Published in New York in 1857
The question, why I came to St. Paul, will naturally arise in the mind of the reader. This cannot be better explained, nor with less appearance of egotism, than by the following letter from Rev. Dr. Williamson, of the Sioux Mission. It was address to the Board of National Popular Education, then in its embryo state, and by them place in my hands.
“My present residence is in the utmost verge of civilization in the northwestern part of the United States, within a few mi9les of the principal village of white men in the territory that we suppose will bear the name of Minnesota, which some would render, ‘clear water,’ though strictly, it signifies slightly turbid or whitish water.

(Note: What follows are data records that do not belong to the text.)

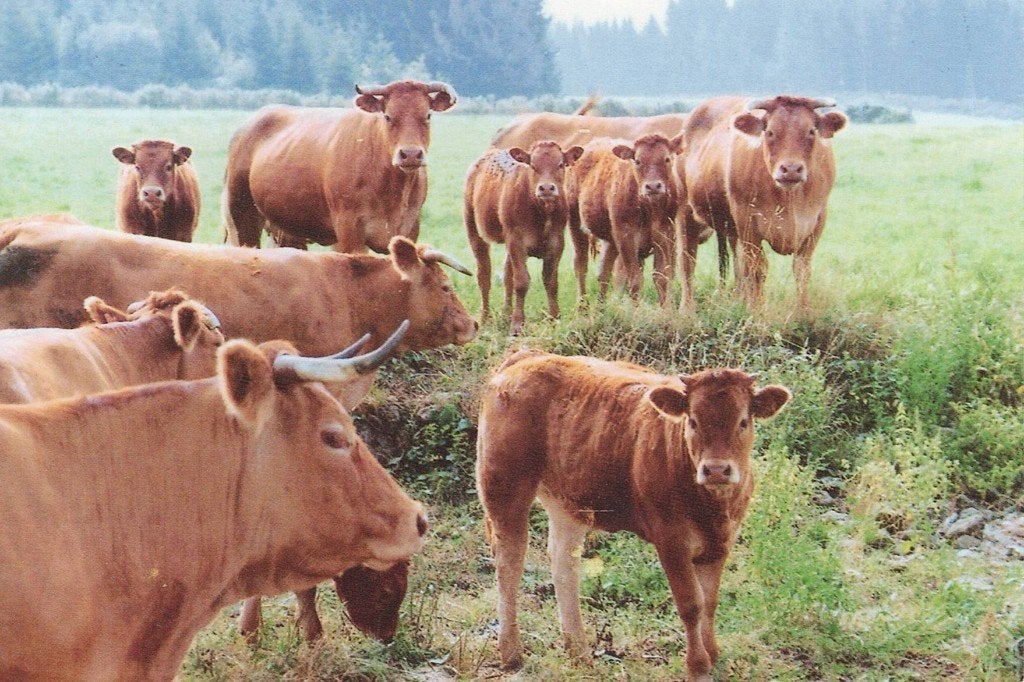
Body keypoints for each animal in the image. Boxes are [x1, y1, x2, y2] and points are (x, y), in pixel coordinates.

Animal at [222, 80, 457, 252]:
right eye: (388, 116)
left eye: (427, 115)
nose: (410, 154)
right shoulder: (349, 231)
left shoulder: (409, 231)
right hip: (242, 217)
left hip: (286, 230)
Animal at [463, 141, 584, 335]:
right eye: (532, 165)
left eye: (560, 164)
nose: (546, 188)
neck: (541, 211)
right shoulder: (516, 241)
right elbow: (521, 282)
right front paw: (517, 324)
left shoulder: (557, 242)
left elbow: (550, 281)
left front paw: (554, 318)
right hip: (473, 229)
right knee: (484, 275)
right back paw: (485, 317)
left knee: (507, 275)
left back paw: (506, 314)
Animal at [476, 349, 791, 681]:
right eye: (692, 421)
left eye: (743, 421)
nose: (716, 469)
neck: (712, 506)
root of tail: (528, 356)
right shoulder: (671, 540)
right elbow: (691, 604)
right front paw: (698, 666)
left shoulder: (722, 541)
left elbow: (710, 602)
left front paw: (713, 655)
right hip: (504, 487)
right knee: (509, 564)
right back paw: (512, 654)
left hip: (567, 502)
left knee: (563, 565)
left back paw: (580, 653)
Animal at [566, 134, 684, 306]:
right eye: (638, 161)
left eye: (667, 159)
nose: (653, 186)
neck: (649, 208)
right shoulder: (625, 236)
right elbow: (635, 281)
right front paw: (636, 311)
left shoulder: (665, 235)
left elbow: (661, 277)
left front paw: (666, 310)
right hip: (576, 224)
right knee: (581, 265)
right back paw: (582, 306)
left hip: (610, 239)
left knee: (604, 272)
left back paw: (600, 308)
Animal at [679, 95, 847, 313]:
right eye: (770, 132)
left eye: (811, 131)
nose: (791, 169)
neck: (789, 198)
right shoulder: (747, 221)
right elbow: (758, 268)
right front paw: (757, 313)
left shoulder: (817, 219)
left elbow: (801, 269)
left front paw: (803, 312)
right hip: (686, 212)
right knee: (687, 261)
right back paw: (686, 309)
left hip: (730, 229)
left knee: (739, 264)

“The village referred to has grown up within a few years in a romantic situation on a high bluff of the Mississippi, and has been baptized by the Roman Catholics by the name of St. Paul. They have erected in it a small chapel, and constitute much the larger portion of the inhabitants. The Dakotas call it Im-mi-ja-ska (white rock), from the color of the sand-stone which forms the bluff on which the village stands. This village has five stores, as they call them, at all of which intoxicating drinks constitute a part, and I suppose the principal part, of what they sell. I should suppose the village contains a dozen of twenty families living near enough to send to school. Since I came to this neighborhood, I have had frequent occasion to visit the village, and have been grieved to see so many children growing up entirely ignorant of God, and unable to read his Word, with no one to teach them. Unless your Society can send them a teacher, there seems to be little prospect of there having one for several years. A few days since I went to the place for the purpose of making inquiries in reference to the prospect of a school. I visited seven families, in which there were twenty-three children of proper age to attend school, and was told of five more, in which were thirteen more that it is supposed might attend, making thirty-six in twelve families. I suppose more than half of the parents of these children are unable to read themselves and care but little about having their children taught. Possibly the priest might deter some from attending, who might otherwise be able and wiling.

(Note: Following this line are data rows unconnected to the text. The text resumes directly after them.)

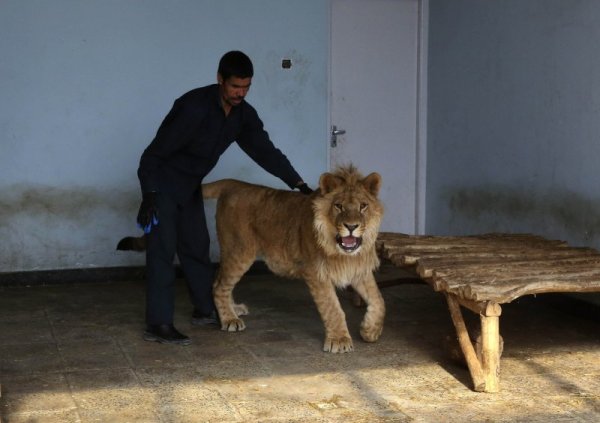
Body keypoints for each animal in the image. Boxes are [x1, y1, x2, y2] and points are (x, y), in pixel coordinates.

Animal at [204, 166, 386, 354]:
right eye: (338, 206)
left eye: (363, 206)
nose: (351, 226)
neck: (343, 254)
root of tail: (234, 184)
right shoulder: (316, 272)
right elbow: (332, 308)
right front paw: (339, 340)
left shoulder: (358, 269)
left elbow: (379, 300)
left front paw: (370, 330)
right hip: (239, 251)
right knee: (219, 285)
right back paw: (229, 319)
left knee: (220, 279)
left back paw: (234, 310)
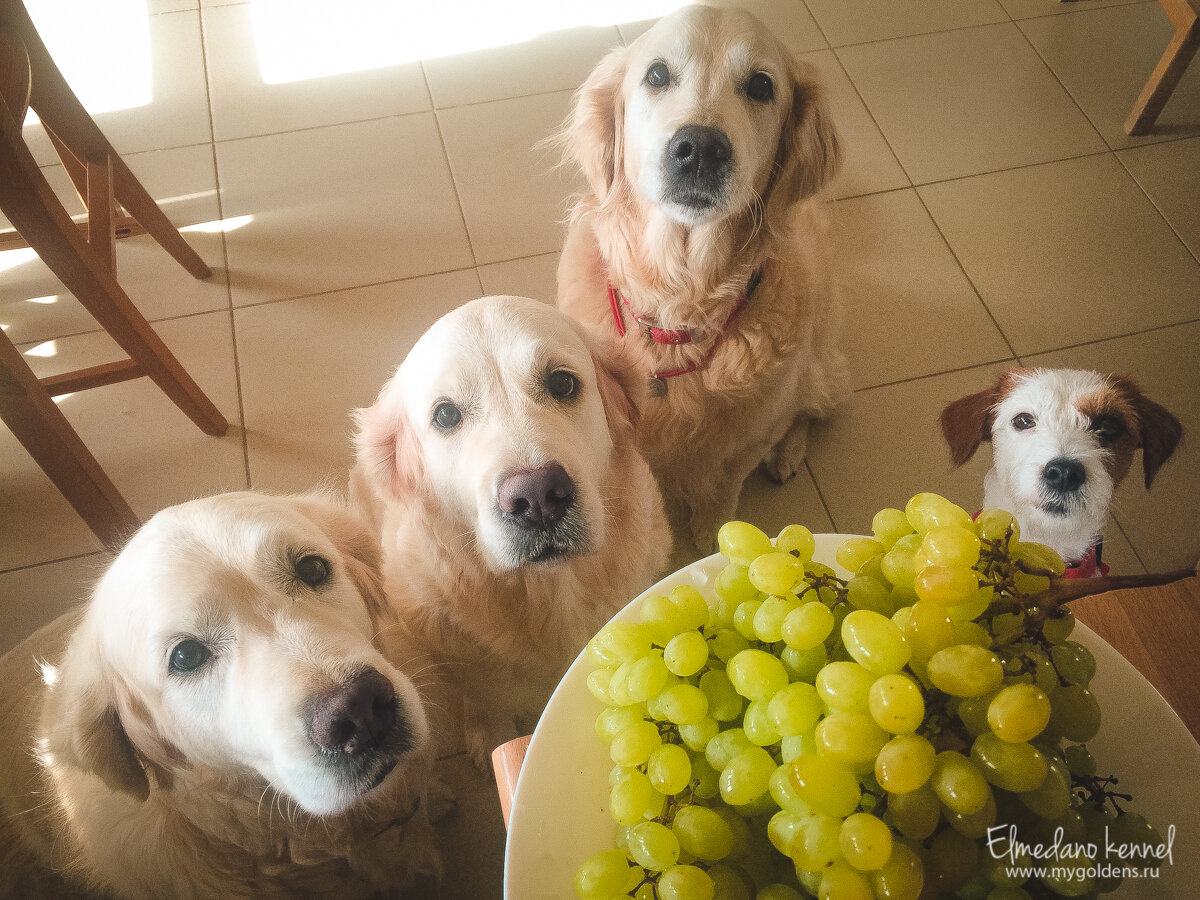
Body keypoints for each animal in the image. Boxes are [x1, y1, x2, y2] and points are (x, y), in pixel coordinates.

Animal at [355, 296, 672, 768]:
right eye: (445, 414)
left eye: (562, 383)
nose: (538, 497)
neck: (548, 594)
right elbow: (485, 697)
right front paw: (489, 732)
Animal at [556, 3, 849, 554]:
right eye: (656, 74)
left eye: (760, 86)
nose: (699, 148)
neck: (679, 294)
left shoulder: (747, 437)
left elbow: (724, 490)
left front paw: (714, 538)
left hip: (821, 366)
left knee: (805, 410)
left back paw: (788, 453)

“I suppose a good female teacher can do more to promote the cause of education and true religion than a man. The natural politeness of the French (who constitute more than half the populat8ion) would cause them to be kind and courteous to a female even though the priest should seek to cause opposition. I suppose she might have twelve or fifteen scholars to begin with, and if she should have a good talent for winning the affections of children (and one who has not should not come), after a few months she would have as many as she could attend to.
“One woman told me she had four children she wished to send to school, and that she would give boarding and a room in her house to a good female teacher, for the tuition of her children.

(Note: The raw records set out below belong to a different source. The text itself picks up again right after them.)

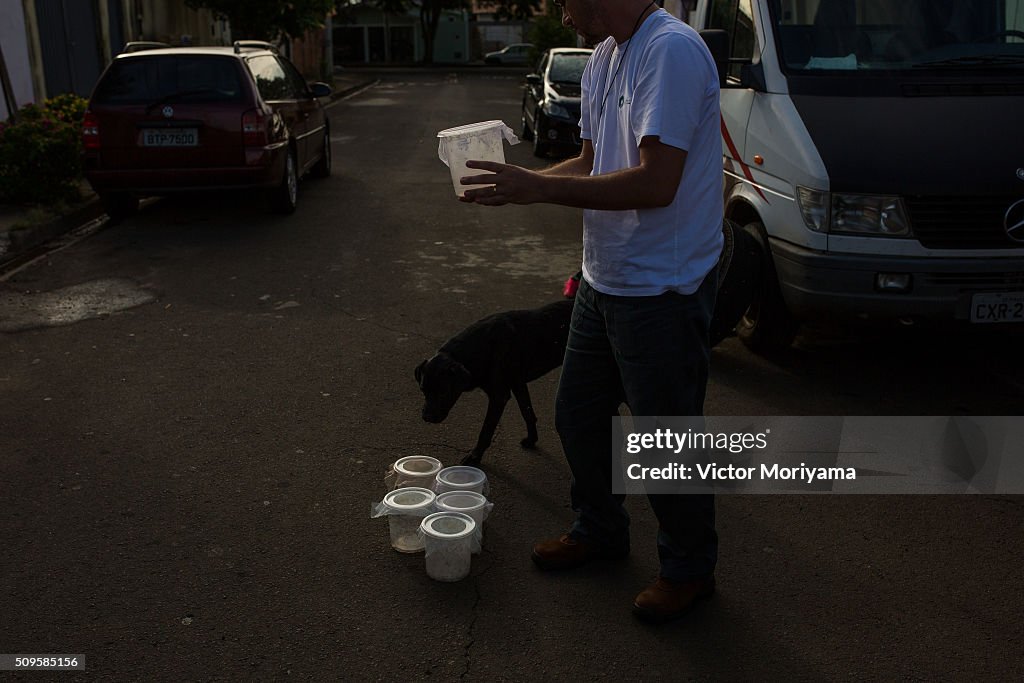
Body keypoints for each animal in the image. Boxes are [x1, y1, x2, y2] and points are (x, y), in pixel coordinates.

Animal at [415, 299, 577, 464]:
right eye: (423, 390)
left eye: (443, 392)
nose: (426, 418)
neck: (481, 345)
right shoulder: (518, 383)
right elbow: (527, 413)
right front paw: (532, 439)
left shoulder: (499, 396)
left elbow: (486, 430)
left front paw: (475, 456)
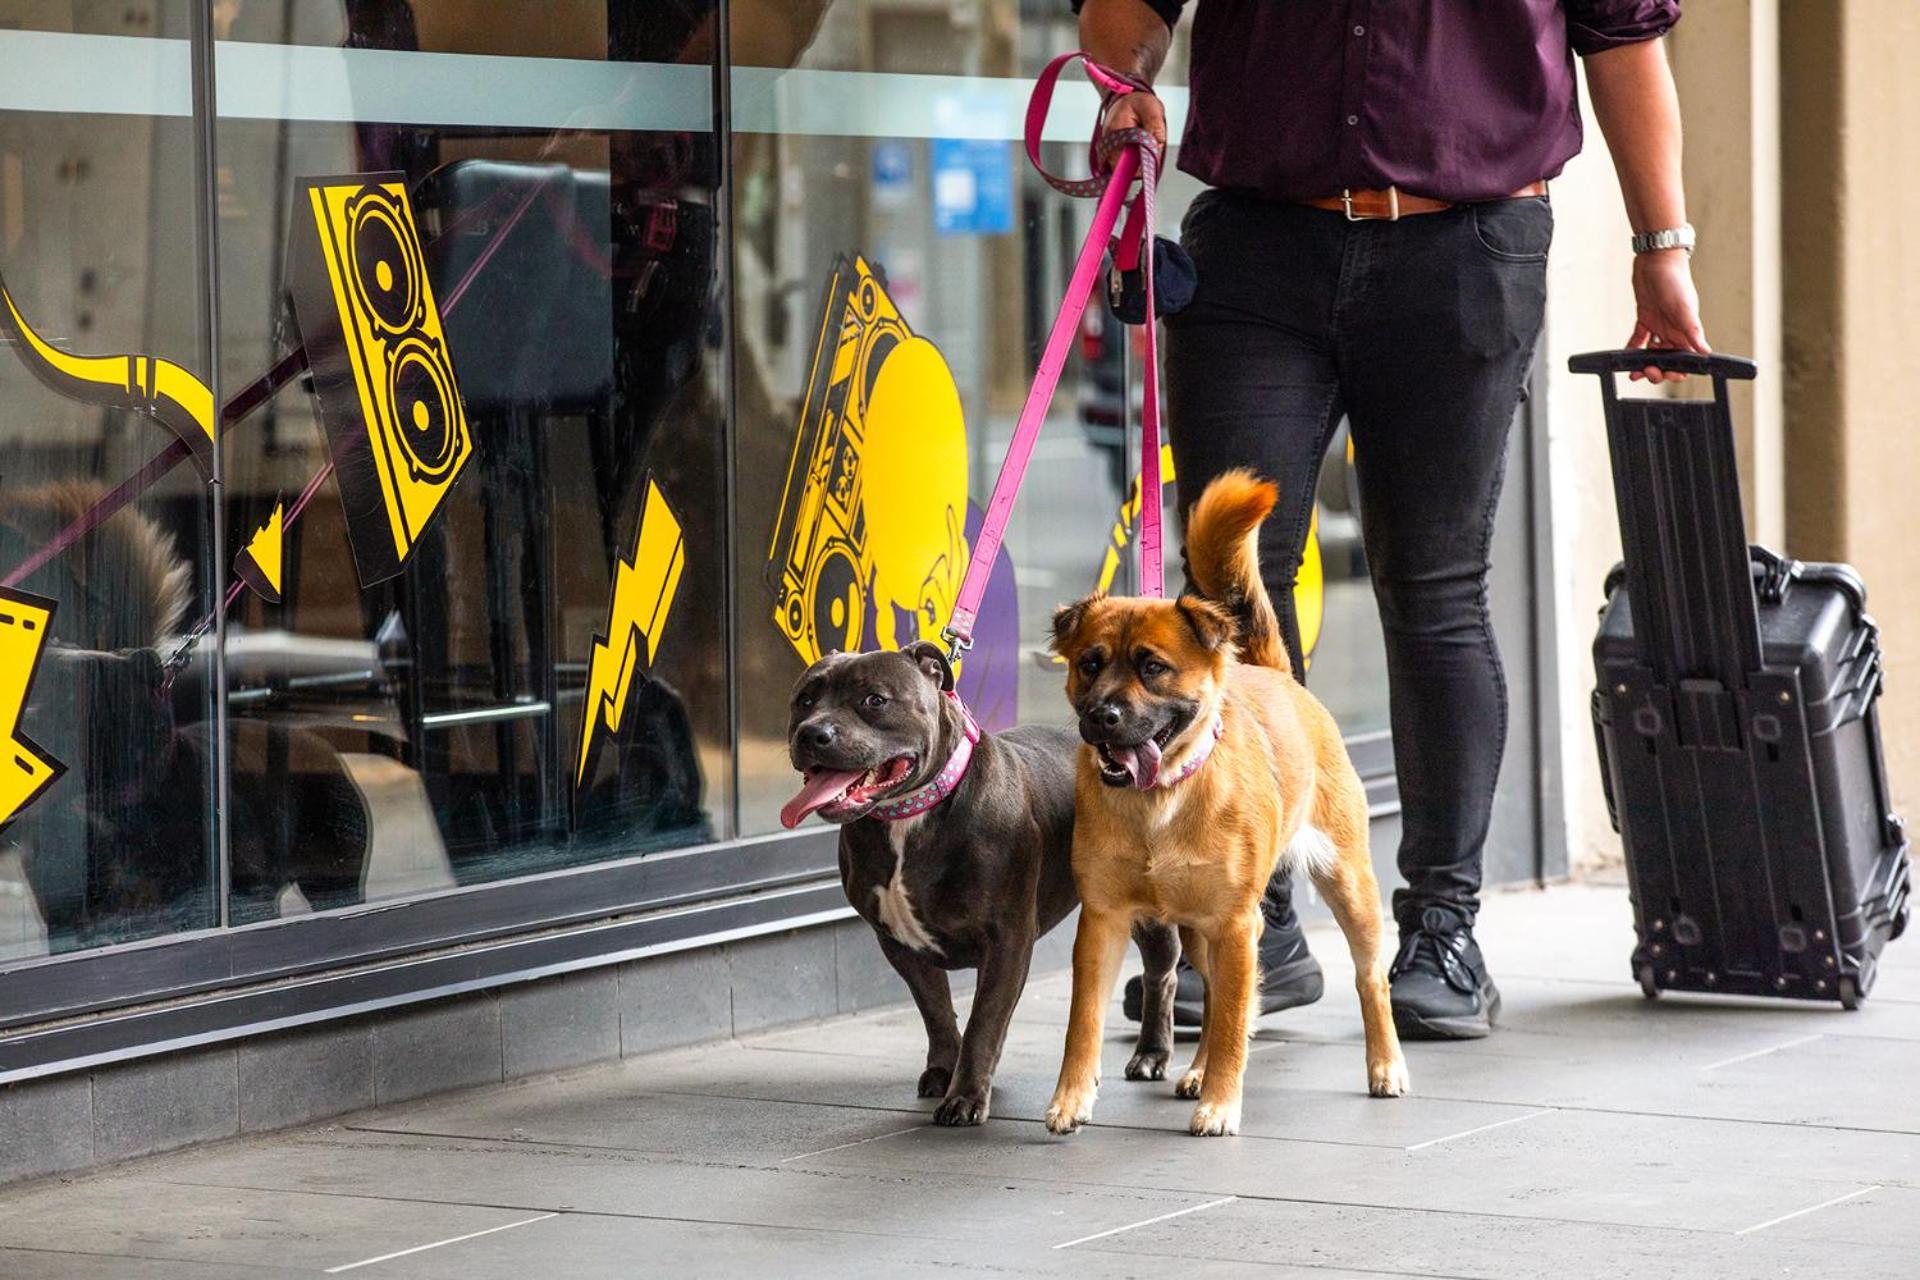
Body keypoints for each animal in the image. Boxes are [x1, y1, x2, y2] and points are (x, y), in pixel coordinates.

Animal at [1044, 474, 1405, 1143]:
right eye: (1089, 664)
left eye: (1152, 667)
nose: (1102, 716)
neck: (1160, 799)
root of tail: (1278, 676)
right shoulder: (1104, 922)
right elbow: (1084, 1023)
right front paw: (1072, 1097)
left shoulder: (1236, 924)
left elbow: (1238, 1023)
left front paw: (1221, 1103)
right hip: (1197, 927)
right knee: (1214, 995)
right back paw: (1196, 1069)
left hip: (1347, 887)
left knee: (1370, 978)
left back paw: (1386, 1063)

“A teacher for this place should love the Savior, and for his sake should be willing to forego, not only many of the religious privileges and elegances of New England towns, but some of the neatness also. She should be entirely free from prejudice on account of color, for among her scholars she might find not only English, French, and Swiss, but Sioux and Chippewas, with some claiming kindred with the African stock.
“A teacher coming should bring books with her sufficient to being a school, as there is no book store within three hundred miles.”
This was the first I had heard of St. Paul, or even of Minnesota, and the impression was at once riveted on my mind that I must go; and when, after two weeks of prayerful deliberation, the question was asked, “Who will go to St. Paul?” I could cheerfully, though tremblingly respond, “Here am I; send me.” Every possible obstacle was presented; the difficulties of the almost unknown route; the condition of society; doubts as to a welcome by the people generally; the self-denials to be exercised; the privations to be endured—all of which were to me as so many incentives to persist in my decision. In short, I came because I was more needed here than at any other spot on earth, and because there was no other one of my class who felt it a duty to come.
Friends violently opposed. Those who dare not oppose did not encourage and vice versa. It was evident that all considered it hazardous in the extreme, presuming on, yae, tempting Divine Providence. Only one had said, “Go, and the Lord will be with you.” And thus, with no human aid on which to rely, the arm of the Invisible was my support. And though comparatively ignorant of the world and its evils, I went forth to struggle with its waves; to tread the unknown future—a path hitherto unexplored—a thorny maze; but with the certainty that, where thorns abound, roses often bloom, and their sweet fragrance has refreshed me when weary, and been a sweet savor unto my soul.
I was happy then; I am happy in the retrospect. Never has a regret for the decision crossed my heart; on the contrary, it has ever been a theme of gratitude that I was enable to overcome all the impediments, and come at a time when no other one would venture.